There are a few people online who seem to demonstrate the kind of big thinking that feeds my mind. And yet, this is the reason why I would often struggle to form friendships with such people in real life. In a word: “character”. In more words “lack of Christ-like Character”. Many times, these people are not Christians. Many people, especially left-leaning people, reject Christianity as an oppressive structure. I know that sincere Bible teaching is very empowering to everyone, and actually, formed the basis for many social justice movements, even those which have since morphed to denounce Christianity. And yet I also know that the construct of “religion” has indeed been used countless times as a structure to oppress people especially women, the poor, and people of ethnic minorities, as in transatlantic slavery. Even where I to try to form friendships with these radical thinkers, I can’t deal with the constant faith-bashing. I keep saying “the Bible, the Bible the Bible…” It often surprises me that people struggle to distinguish between what the authentic faith says, and how it has been manipulated to serve the desires of the powerful. That is like saying all science is bad because someone exploited science to create the atomic bomb, and then throwing out all the beneficial applications of science because of that. The difference is that the atomic bomb is true science, whereas exploiting other people is NEVER true Biblical faith. Even if I could after all overlook that, if people are not Christians, then what do they base their character on? What gives them standards to live by? Experience has taught me that I need to avoid even nice people, even nice Christians, and insist rather on people who are aggressively striving after being like Jesus. All these non-Christian people might genuinely believe in behaving ethically. However, are they aggressively striving after any standards of behaviour for themselves? If so, which ones? Even among people who are changing the world, I have sometimes come across a kind of petty attitude, or competitiveness. Considering that there is so much at stake, and the world is literally burning around our ears, I simply don’t have time for that.

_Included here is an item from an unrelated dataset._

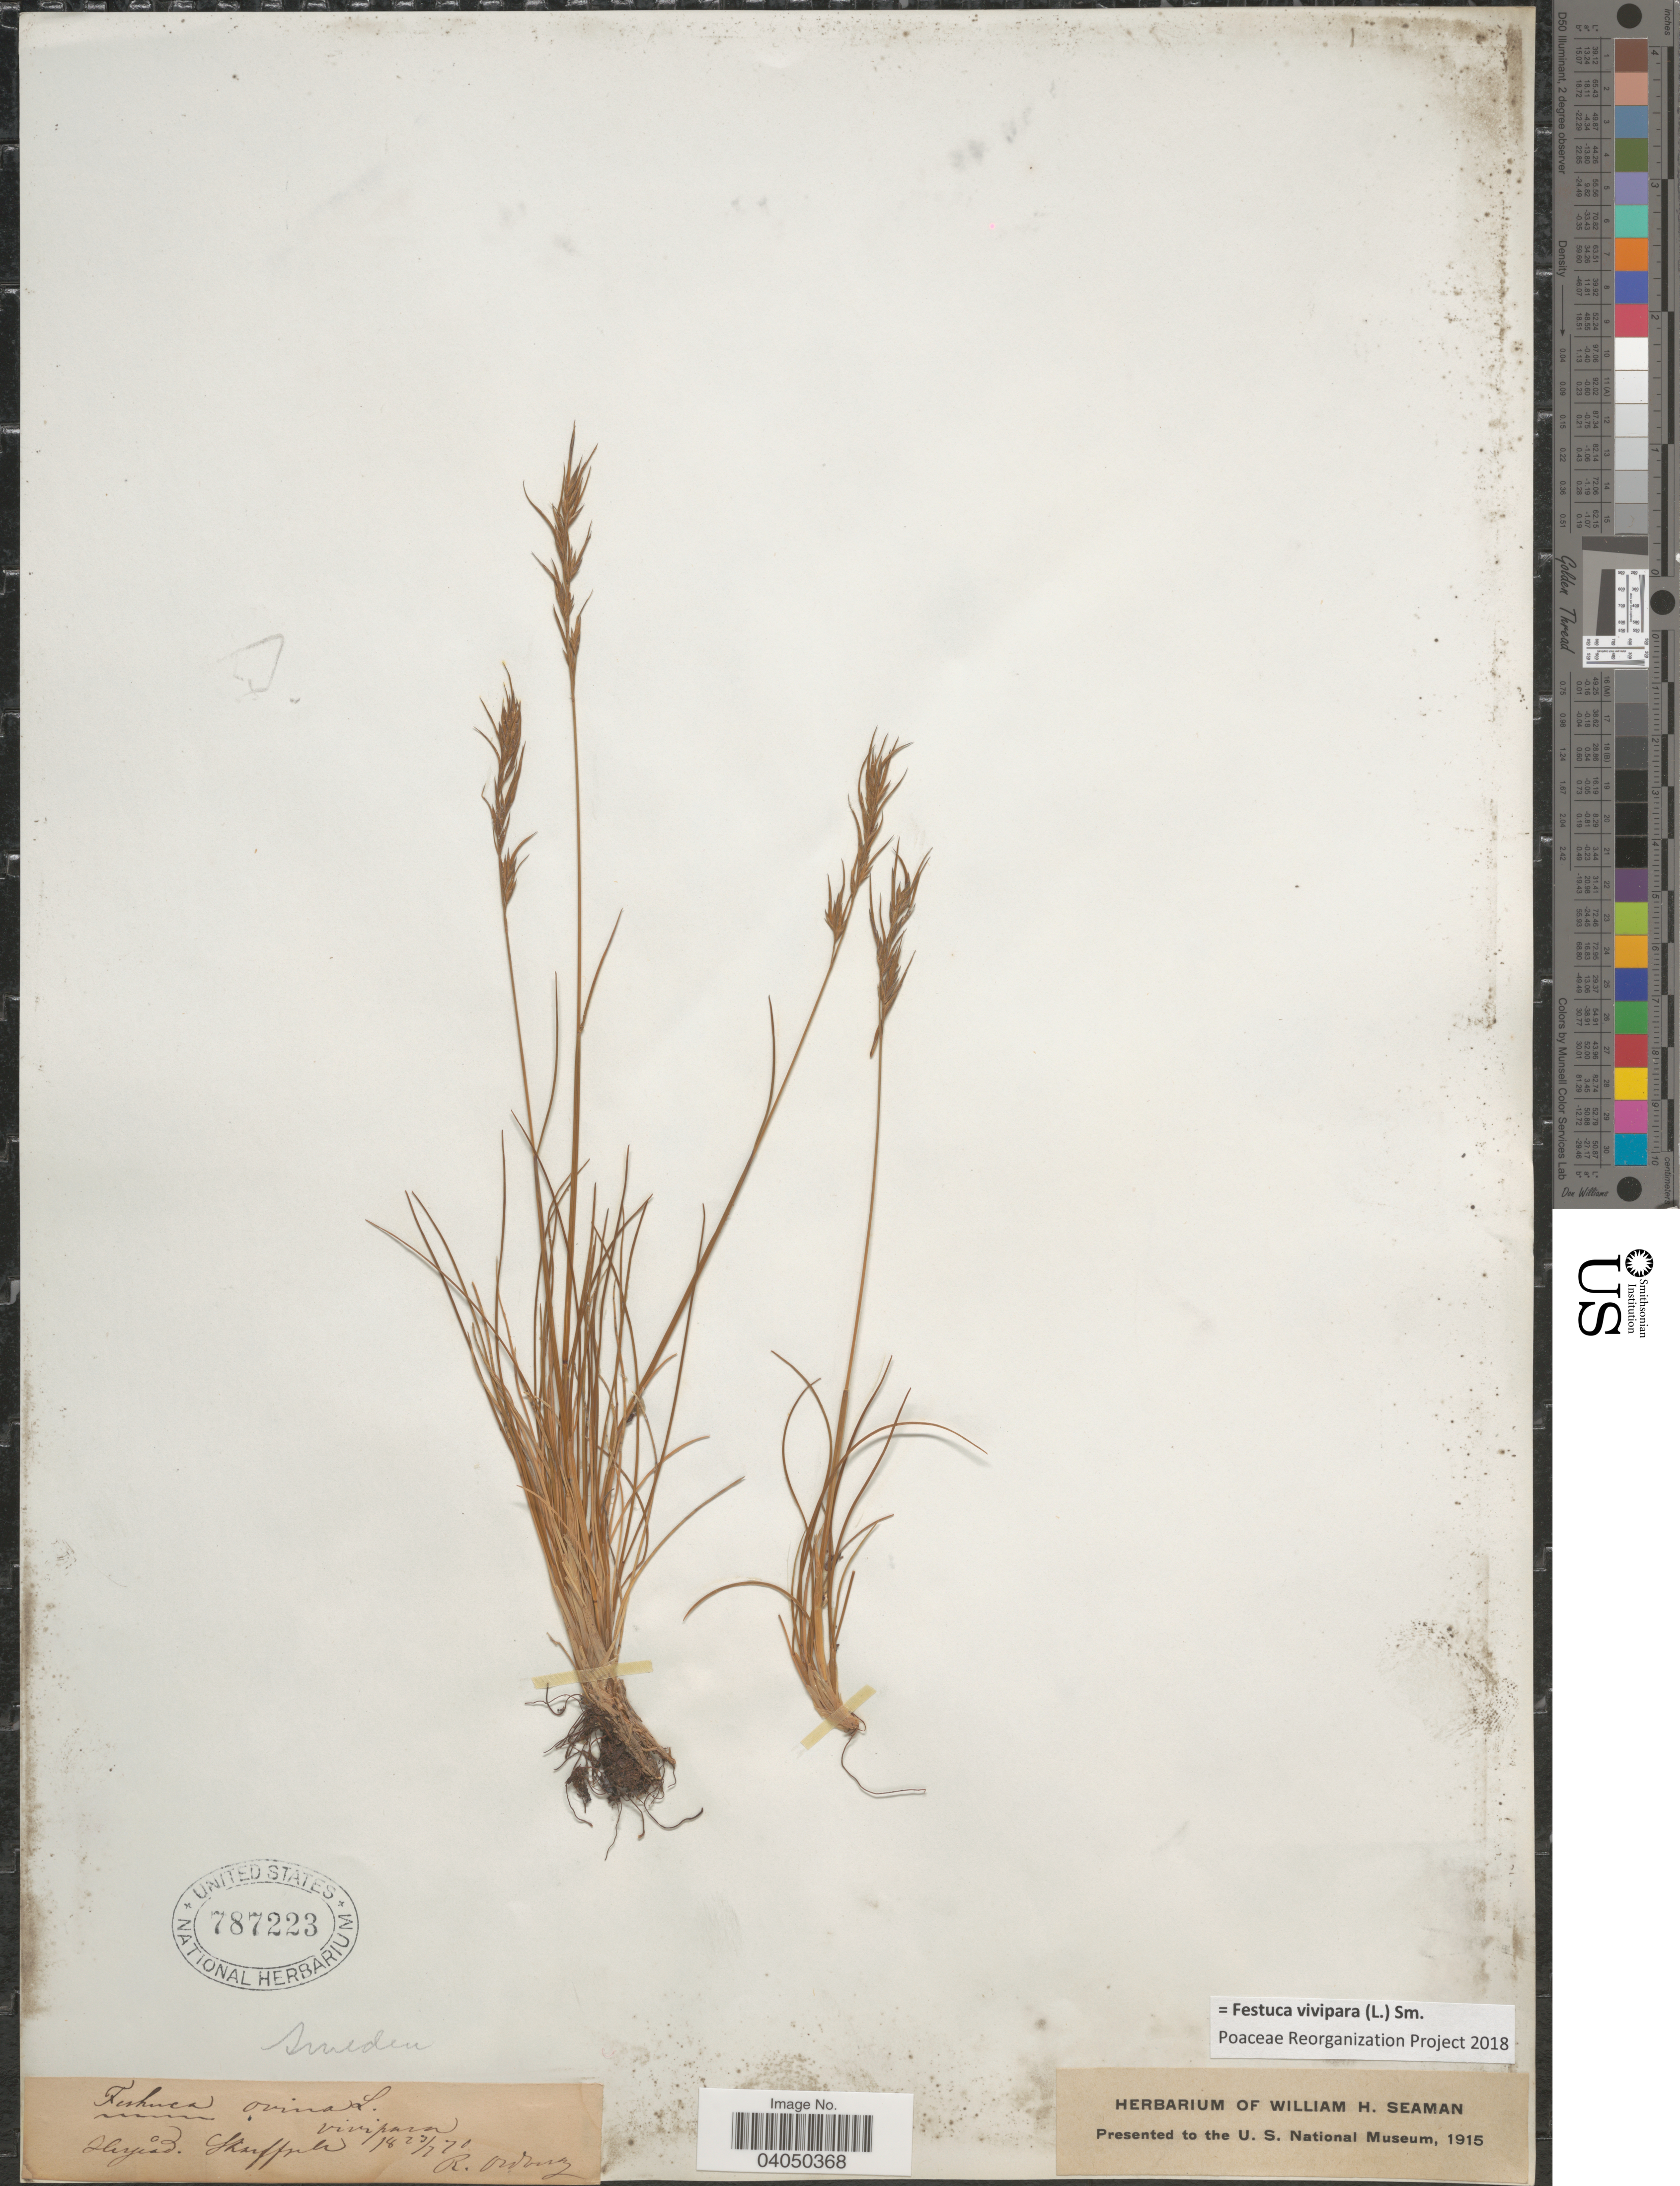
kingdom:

So I cannot realistically be friends with them either.
So the kind of people who would be a good friendship fit for me do not appear to readily exist.

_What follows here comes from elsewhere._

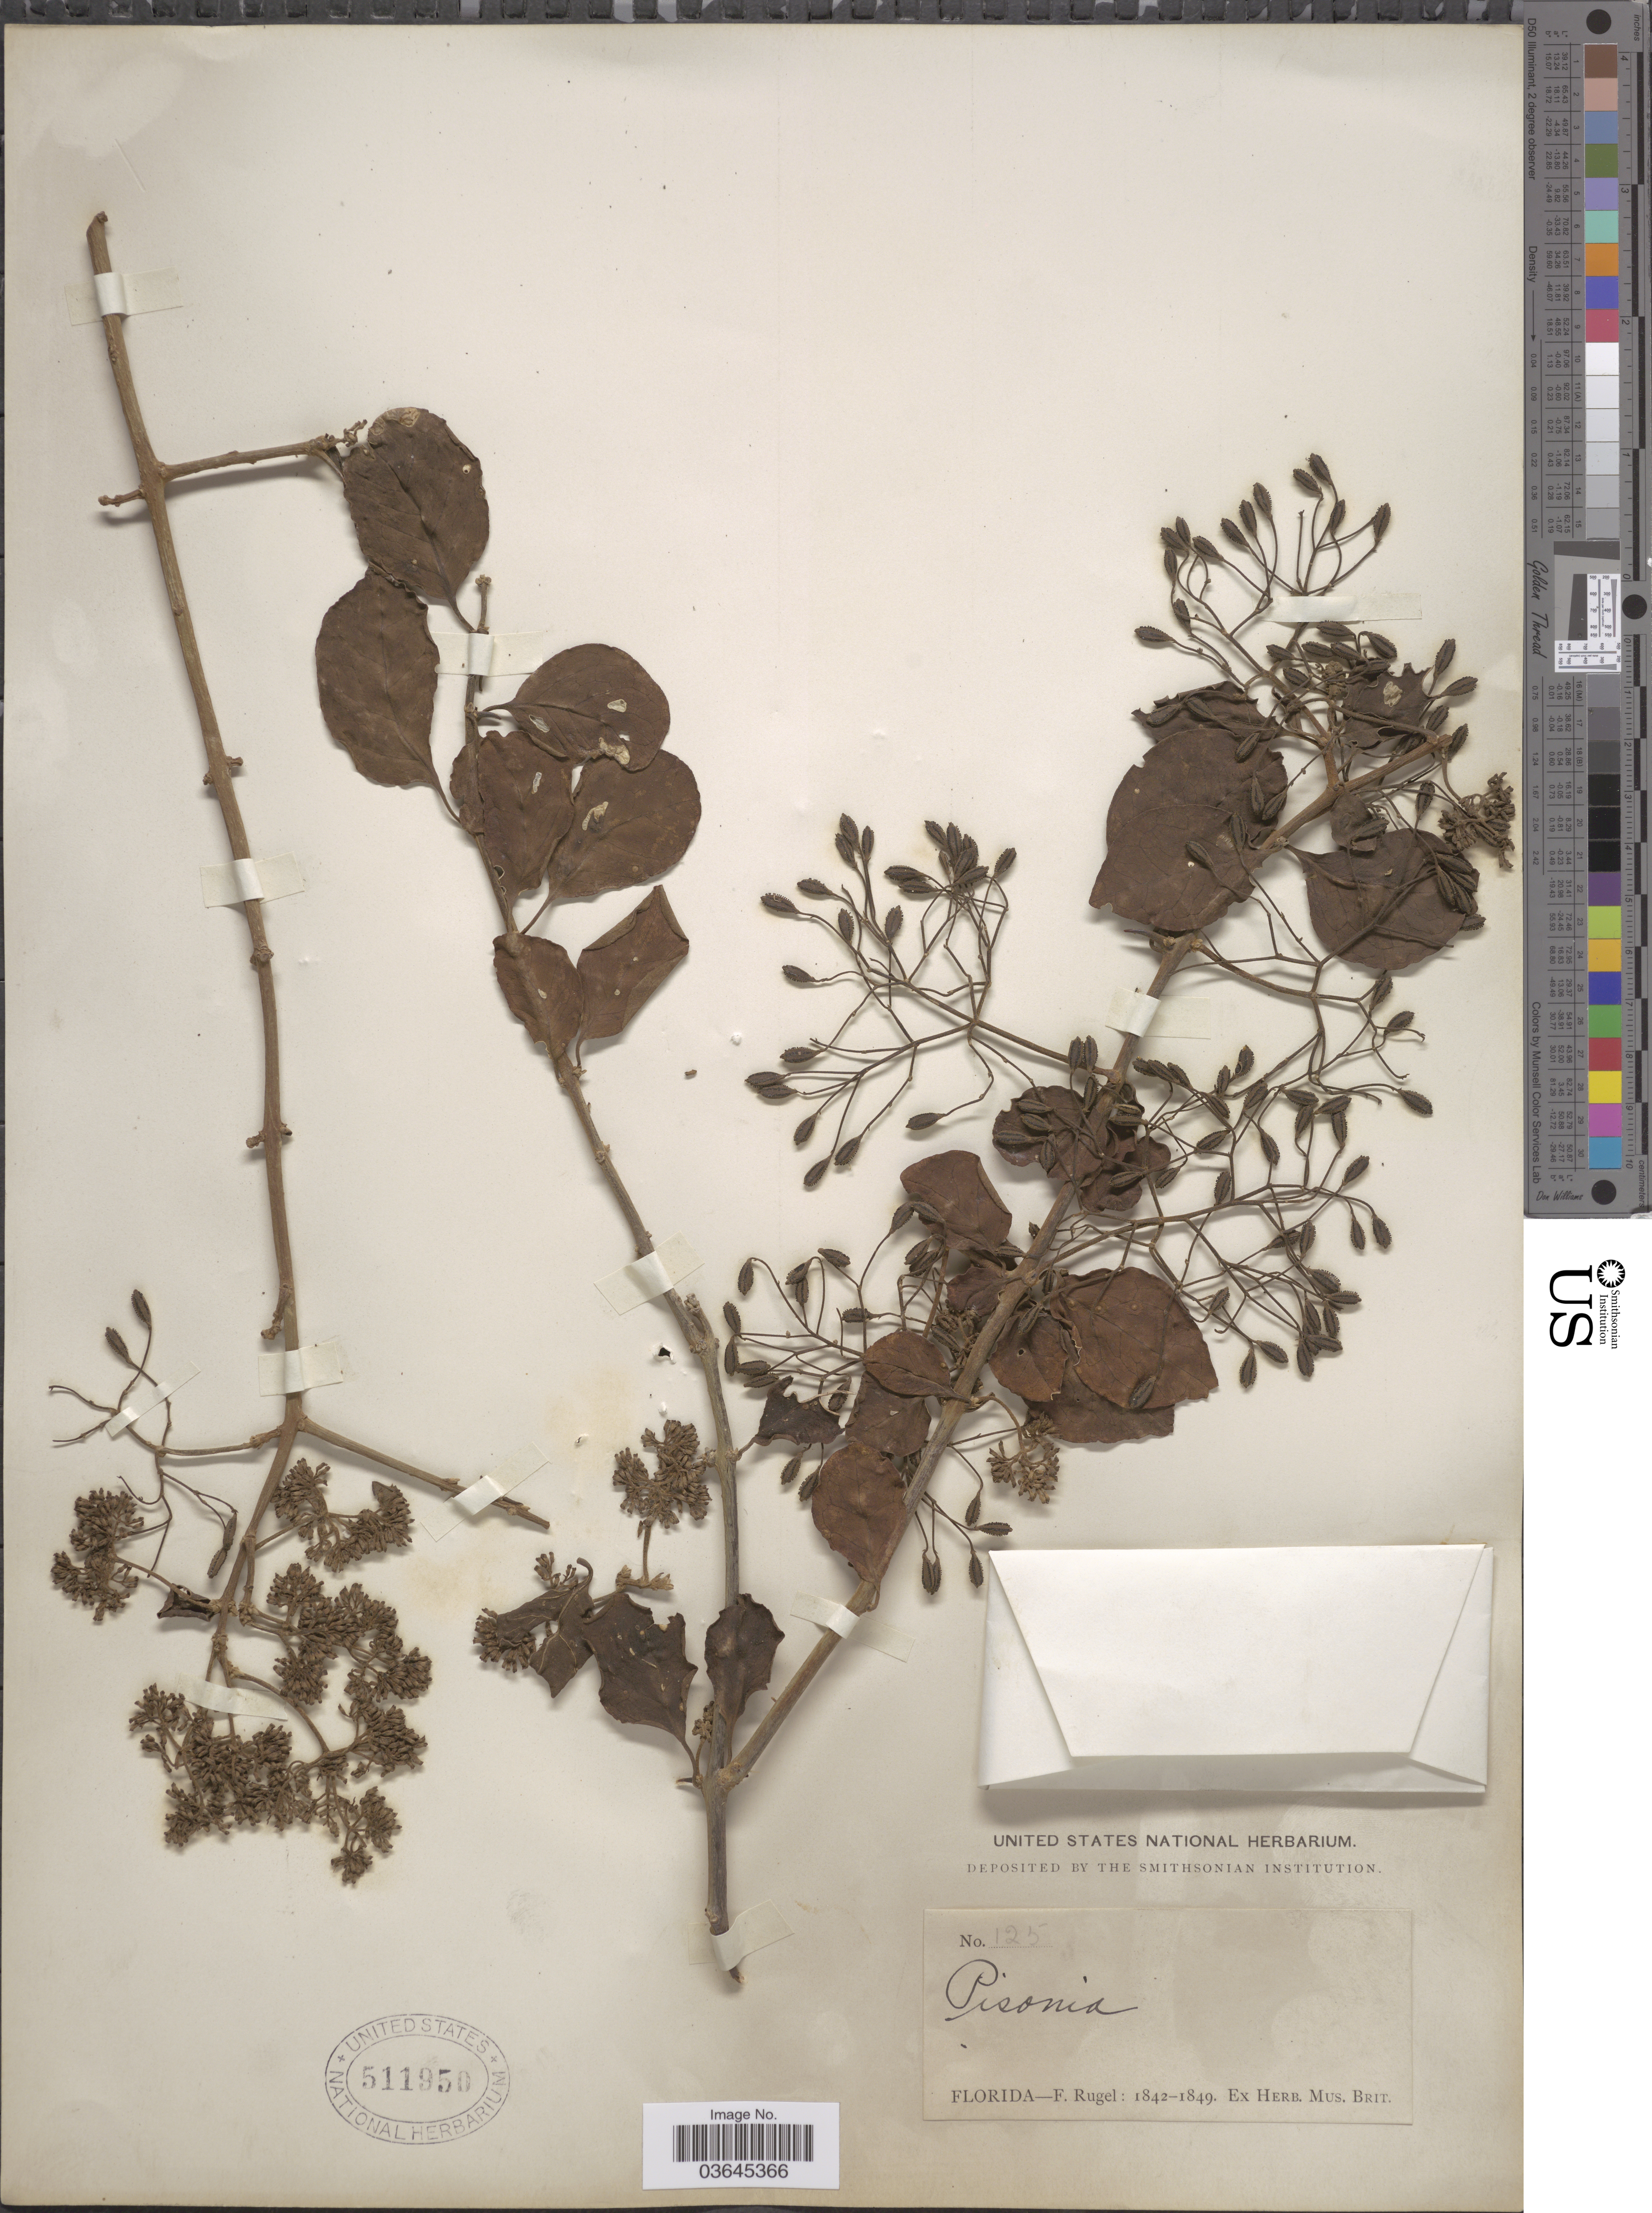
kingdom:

I believe I need friends who are:
– Thinking beyond materially prosperous and/or middle class lifestyles for themselves
– Constantly reading about stuff, ideas, thinking things through,
– Lovers of big deep conversations. This might often include using big, intellectual words, but not pretentiously. The point of all this is not to simply throw around big words and to look intelligent. Rather, it is to effect genuine change.
– People who are genuinely Christian and who strive relentlessly after Christlike character for themselves

For a spouse
For a spouse, I would need everything I need for a friend. However the interaction between us also has to truly work as a marriage. So we need to be genuinely attracted to one another. We need to genuinely respect one another and we need to also be genuinely compatible.

So erm, Mr potential Huggie-Wuggie, does all this resonate?!